* WORK INSTRUCTIONS *
Lines from the entries below that hold "shields" form the answer; copy all of them.

#### EXTRACTED RECORDS

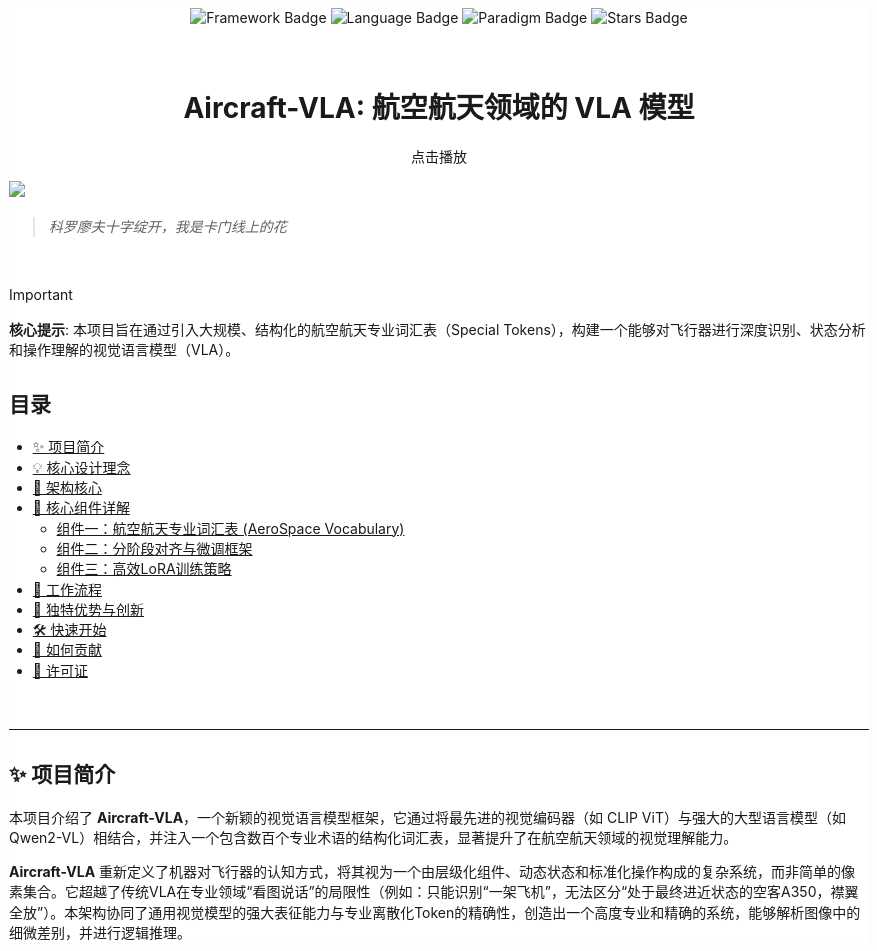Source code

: <div align="center">
  
  <img src="https://img.shields.io/badge/Framework-PyTorch-purple?style=for-the-badge&logo=pytorch" alt="Framework Badge">
  <img src="https://img.shields.io/badge/Language-Python-blue?style=for-the-badge&logo=python" alt="Language Badge">
  <img src="https://img.shields.io/badge/Paradigm-Vision--Language_Model-orange?style=for-the-badge&logo=openai" alt="Paradigm Badge">
  <img src="https://img.shields.io/github/stars/cotix-ai/Aircraft-VLA?style=for-the-badge&color=gold" alt="Stars Badge">
</div>

<br>

<h1 align="center">
  Aircraft-VLA: 航空航天领域的 VLA 模型
</h1>
<p align="center">
点击播放

[![](https://i1.hdslb.com/bfs/archive/af68f2b6cef2da38a9b367fd73333a37bdf21bb2.jpg)](https://www.bilibili.com/video/BV1SPgbzzE3e/)

> *科罗廖夫十字绽开，我是卡门线上的花*
> 
</p>

<br>

>[!IMPORTANT]
> **核心提示**: 本项目旨在通过引入大规模、结构化的航空航天专业词汇表（Special Tokens），构建一个能够对飞行器进行深度识别、状态分析和操作理解的视觉语言模型（VLA）。

## 目录

- [✨ 项目简介](#-项目简介)
- [💡 核心设计理念](#-核心设计理念)
- [🧠 架构核心](#-架构核心)
- [🧩 核心组件详解](#-核心组件详解)
    - [组件一：航空航天专业词汇表 (AeroSpace Vocabulary)](#组件一航空航天专业词汇表-aerospace-vocabulary)
    - [组件二：分阶段对齐与微调框架](#组件二分阶段对齐与微调框架)
    - [组件三：高效LoRA训练策略](#组件三高效lora训练策略)
- [🔄 工作流程](#-工作流程)
- [🚀 独特优势与创新](#-独特优势与创新)
- [🛠️ 快速开始](#️-快速开始)
- [🤝 如何贡献](#-如何贡献)
- [📄 许可证](#-许可证)

<br>

---

## ✨ 项目简介

本项目介绍了 **Aircraft-VLA**，一个新颖的视觉语言模型框架，它通过将最先进的视觉编码器（如 CLIP ViT）与强大的大型语言模型（如 Qwen2-VL）相结合，并注入一个包含数百个专业术语的结构化词汇表，显著提升了在航空航天领域的视觉理解能力。

**Aircraft-VLA** 重新定义了机器对飞行器的认知方式，将其视为一个由层级化组件、动态状态和标准化操作构成的复杂系统，而非简单的像素集合。它超越了传统VLA在专业领域“看图说话”的局限性（例如：只能识别“一架飞机”，无法区分“处于最终进近状态的空客A350，襟翼全放”）。本架构协同了通用视觉模型的强大表征能力与专业离散化Token的精确性，创造出一个高度专业和精确的系统，能够解析图像中的细微差别，并进行逻辑推理。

########

* REPLY TO THE EXERCISE *
  <img src="https://img.shields.io/badge/Framework-PyTorch-purple?style=for-the-badge&logo=pytorch" alt="Framework Badge">
  <img src="https://img.shields.io/badge/Language-Python-blue?style=for-the-badge&logo=python" alt="Language Badge">
  <img src="https://img.shields.io/badge/Paradigm-Vision--Language_Model-orange?style=for-the-badge&logo=openai" alt="Paradigm Badge">
  <img src="https://img.shields.io/github/stars/cotix-ai/Aircraft-VLA?style=for-the-badge&color=gold" alt="Stars Badge">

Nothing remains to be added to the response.